:: 読解文 ::
____________________
私は26歳の時、結婚前提で3年以上付き合っていた彼氏にフラれた。

 
昔、彼をフッた女性がいた。
彼女は彼氏と別れて早々に
私と彼が付き合っていると知りながら
彼に近づき、告白をした。
彼女は一人が寂しかったのかもしれない。

彼は一ヶ月返事を待たせて
私と付き合いつつ、彼女とデートしたり連絡をし
最終的に私をフり、彼女を選ぶことを決めた。

 
彼がその子に告白をしたのは5年も前のことで
その間、私と3年以上も付き合っていたのに
私は一ヶ月比較された挙げ句、最終選考で落ちたのだ。
お互いの家族にも挨拶をした仲だったのに。

 
別れ話の際、彼はバカ正直にそこあたりの経緯を全て私に話した。
そんなことまで話さなくてもいいのにと思うくらい私に話した。  

聞いた私がどんな気持ちになるかなんて分からないのだろう。
自分がただスッキリしたいだけの告白だ。
それを誠意とは私はみなさない。

 
別れた後、彼は私と友達関係を希望したが、私は友達付き合いをする気はないと伝えた。
だが、フッた身なのに、彼は深夜だろうと電話を平気でしてきて(私は一切出なかったが)
挙げ句に一年後、私にセフレのお誘いをしてきた。

無神経にもほどがある。

それが決定打になり、絶縁に至った。

 
それから更に数年後
彼は携帯電話の番号を変えて私に連絡をしてきた。
その彼女とやがて結婚した後に、お金を散々搾取され(彼は医者だった)、家事は全くやらず
彼は嫌気がさし
離婚になったそうだ。

その頃、彼の身内複数人が介護状態になり
彼自身も手術を控えていた。

 
「俺がバカだった。あの時の俺はどうかしていた。やっぱり俺にはともかしかいない。結婚前提に、またやり直さないか?どうしようもなく、俺は今寂しい。」

 
…そう言われても、何もかもが遅かった。
勝手な男だとつくづく感じた。

私はその話があった時
浮気性の男性と長年付き合ってボロボロで
婚活も上手くいかずにボロボロで
恋愛や結婚に自信をなくしていた。

恋愛にまつわる男性に対して、不信感も募らせていた。

 
「私を捨てて、他の女性を選んだくせに。」
「また復縁しても、他の女性が告白したら、そっちを選ぶんでしょ?」

 
復縁を迫られた時、断った理由は一つではないが
私の中で【捨てられた】ことは非常に根深かった。
____________________
:: データ ::
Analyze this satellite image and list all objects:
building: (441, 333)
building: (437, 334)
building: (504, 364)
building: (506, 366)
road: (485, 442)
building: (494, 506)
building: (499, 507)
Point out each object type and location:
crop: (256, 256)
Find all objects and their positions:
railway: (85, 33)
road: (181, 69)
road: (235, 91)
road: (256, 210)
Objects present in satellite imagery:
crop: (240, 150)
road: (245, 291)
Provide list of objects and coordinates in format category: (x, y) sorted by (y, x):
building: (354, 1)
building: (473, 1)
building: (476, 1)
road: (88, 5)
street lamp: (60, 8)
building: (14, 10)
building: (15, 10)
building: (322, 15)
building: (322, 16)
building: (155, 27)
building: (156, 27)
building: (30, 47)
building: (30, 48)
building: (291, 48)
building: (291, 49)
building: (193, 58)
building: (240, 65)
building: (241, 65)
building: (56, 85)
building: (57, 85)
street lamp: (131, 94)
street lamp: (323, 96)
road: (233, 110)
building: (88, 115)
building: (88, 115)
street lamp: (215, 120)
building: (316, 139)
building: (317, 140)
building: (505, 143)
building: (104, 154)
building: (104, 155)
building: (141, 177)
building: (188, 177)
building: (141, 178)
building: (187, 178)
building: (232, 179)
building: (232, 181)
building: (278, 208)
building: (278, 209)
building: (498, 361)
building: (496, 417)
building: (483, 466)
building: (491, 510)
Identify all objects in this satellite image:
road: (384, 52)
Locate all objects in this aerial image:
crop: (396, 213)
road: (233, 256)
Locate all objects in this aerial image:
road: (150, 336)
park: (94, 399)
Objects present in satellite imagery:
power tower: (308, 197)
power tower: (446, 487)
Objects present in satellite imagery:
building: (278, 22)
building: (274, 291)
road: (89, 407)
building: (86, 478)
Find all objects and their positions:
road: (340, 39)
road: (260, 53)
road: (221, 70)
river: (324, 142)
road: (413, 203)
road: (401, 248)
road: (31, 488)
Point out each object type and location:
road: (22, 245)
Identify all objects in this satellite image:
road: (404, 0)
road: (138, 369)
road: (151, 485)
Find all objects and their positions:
____________________
:: 練習課題 1 ::
元恋人との別れをつづった読解文から、「聞いた私がどんな気持ちになるかなんて分からないのだろう。」から「挙げ句に一年後、私にセフレのお誘いをしてきた。」までの部分を一字も変えずに書き写してください。
:: 練習課題 2 ::
元恋人との別れと復縁の申し出をつづった読解文を、最後の文の後から書き進めてください。
ここではデータは一切使いません。

:: 記述解答 1 ::
聞いた私がどんな気持ちになるかなんて分からないのだろう。
自分がただスッキリしたいだけの告白だ。
それを誠意とは私はみなさない。

 
別れた後、彼は私と友達関係を希望したが、私は友達付き合いをする気はないと伝えた。
だが、フッた身なのに、彼は深夜だろうと電話を平気でしてきて(私は一切出なかったが)
挙げ句に一年後、私にセフレのお誘いをしてきた。

:: 記述解答 2 ::
 
 
私は泣いた。

26歳のあの時、そのままの思いや勢いで結婚できたら
きっと幸せだった。

だけどもう、私達は元には戻れない。

 
 
 
 
私が婚約破棄した三ヶ月前に
高校時代の友達Aちゃんが婚約破棄をした。結納までいっていたのに婚約破棄した。 

半年前には
高校時代の友達Bちゃんも婚約破棄をした。婚前旅行まで済ませていたのに婚約破棄した。

 
同級生の男友達C君は、5年付き合い、家を建てて同棲していた婚約者と婚約破棄をした。
いきなり荷物を持って、何も言わずに彼女が家を飛び出したらしい。
C君が別れたのは、私と彼が別れる半年前だった。

 
私はそれまで、A~Cの話を聞いていた側だったが
婚約破棄したことにより、彼等側の人間になった。
同じ年に生まれた同級生が
適齢期である26歳に別れるというのは
強い絆が生まれるのに十分な条件だった。

 
私達は、お互いの傷ついた心を分かち合い、慰め合った。
仲間がいたのは、ありがたかった。
それと同時に
婚約破棄する人は私の想像以上にいるのだと思い知った。

 
 
私とAちゃん、Bちゃんは婚活同盟を組んだ。
結婚を目指して婚活をする仲間だ。

C君は他県に住んでいたし、AちゃんやBちゃんは知らない人だし、異性なので
同盟には入っていない。

 
更に私の年上の友達にDちゃんがいた。
Dちゃんは年上で、シングルマザーで彼氏を欲しがっていた。
Aちゃん、Bちゃん、C君はDちゃんと面識はない。

 
 
私は26歳の時に婚活同盟を組みつつ
Dちゃんとも婚活や恋活をすることになった。

合コンや婚活の参加人数や日時に合わせ
四人で活動することもあれば
そのうちの何人かで活動することもあった。

 
 
これは、婚約破棄してから数年後の、そんなアラサー時代の話である。

 
私は友達の旦那さんから、合コンの話をいただけた。
感謝感謝である。
男性は旦那さんの知り合いで、女性人数に合わせて3~4人集められるという。
その会社は大手であった。

  
私はAちゃん、Bちゃん、Dちゃんに連絡をしたら全員乗り気だったので
友達に、4対4の合コン希望だと伝えた。

 
 
合コン当日
私はAちゃんとBちゃんにDちゃんを紹介した。
その日が初対面だった。
女性陣でお互いに挨拶をしたところで
合コン会場に乗り込んだ。

品のある個室で、女性陣は先に到着した。
男性陣もやがて部屋に入ってきた。

私の友達の旦那さん経由なので
女性陣は男性陣と初めて会ったし
男性陣も女性陣を誰一人知らない。

 
 
男性は年齢に多少バラツキがあった。

 
E君は私と同い年。メガネをかけていて、落ち着いていた。

F君は私よりやや年上。見た目は草食系だが、女好きで面食い(※Aちゃんの友達がF君の知人であり、後に情報をいただく)。

G君はやや年下で、ハーフ。大人しく、草食系で天然系な印象。

H君はやや年上。この前、長年付き合った彼女と別れたてで、今日は付き合いで参加。毒舌系な俺様。

 
 
男性陣は年齢と性格はこんな感じであった。
全員が同じ職場らしい。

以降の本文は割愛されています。